Our team (“Melbourne Patos”) was composed of 6 people with a wide range of skills, from data analysis to machine learning, from UX to database management. We split into three different subgroups. While Alberto and Marco mostly worked on massaging and crunching the dataset, in order to provide the team with clean and easily usable data, Elisa and Niroshinie extracted correlations among the different variables and ran the data analysis, which eventually produced the results included in the final presentation. Most of this work has been done with R and Python.
One of the presented outcomes was the geographical distribution of offer and demand for different categories of jobs, which could be useful to Seek in optimising the job ad targeting according to the demand of a particular geographical locations.
Meanwhile, Felipe and I worked on the Kaggle competition, trying to predict the job class from the text in the job ads.
In one of several approaches, we trained a word2vec model on the body text of the ads, cleansed by stop words and common unigrams. This word2vec representation was then used to train a two-way LSTM-based recurrent neural network that, unfortunately, without a GPU took too long to train on the whole dataset. In the few days of the competition we managed to train up to 10 epochs, reaching a classification accuracy on the test dataset around 98%.

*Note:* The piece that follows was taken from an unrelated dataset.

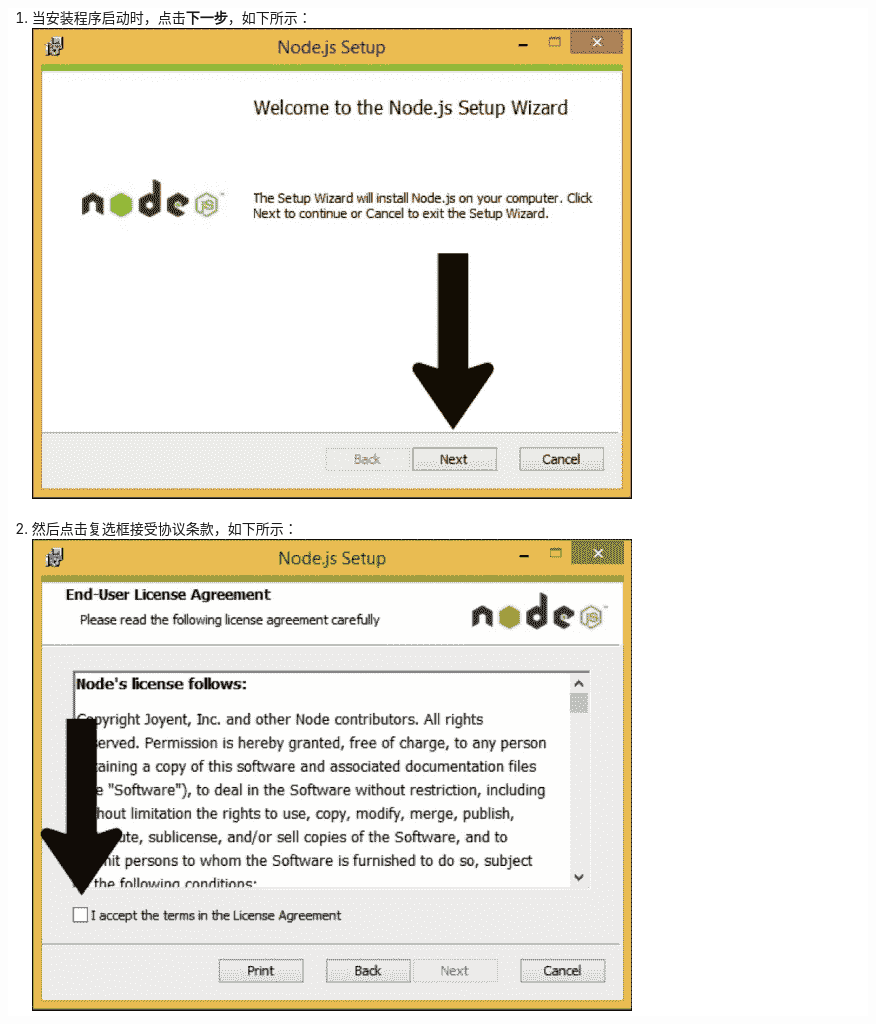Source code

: 1.  当安装程序启动时，点击**下一步**，如下所示：![安装 Node.js](img/B04108_01_09.jpg)

1.  然后点击复选框接受协议条款，如下所示：![安装 Node.js](img/B04108_01_10.jpg)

Separately, we used a number of supervised ML classifiers in R, with the tf-idf of words in the job ads and title classes as predictive features. From 50k input jobs, we extracted the 277 most representative job classes that we used as inputs for the classifiers. The best of these classifiers has been the xgboost, which ranked us in the top 20% of the competition ladder with a Gini score (the adopted evaluation metric) of 0.966. With a bit more time, we could have added further dimensions to the training dataset (e.g. ad geographical location, salary and a larger number of words from the job ad text) to achieve a top ranking, but overall we were quite happy with the end result.
>We learned quite a lot from the experience. In particular, the impressive presentation by the open-end competition winners, the “Dirty Dataing” team, showed us that non-standard data science approaches are sometimes more effective in exploring the data structures. The three Melbourne University students of this team modeled the relations between job ads and searches as a network, with links between the nodes being the user clicks.
Another non-standard approach was adopted by the two Kaggle competition winners, who considered a massively large parameter space for their initial input dataset. Specifically, they described each job ad according to its unigrams and bigrams in the text, location, a number of salary statistical metrics (e.g. average, standard deviation, different percentiles), number of searches and impressions and, most importantly, the business field of the ad. The latter was extracted by cross-matching the competition data with the external register of Australian Business Numbers (ABNs). After reducing the dimensionality of their input to a few hundreds parameters with PCA and FA, they trained their xgboost model on the most performant AWS CPU-based virtual machine for a few days. Their best Gini score was above 0.99.
Our first-time participation in the Melbourne Datathon was with the intention to get our feet wet and learn about these kinds of competitions (especially regarding the importance of team workload distribution, effective analysis strategies and sharing practices). Incidentally, we managed to rank pretty well in the competition and we can’t wait to compete in the next edition, taking advantage of the experience we accumulated during those 10 days. We are very confident that we’ll be much tougher competition to other Melbourne data scientists at the next Datathon. See you next year, folks!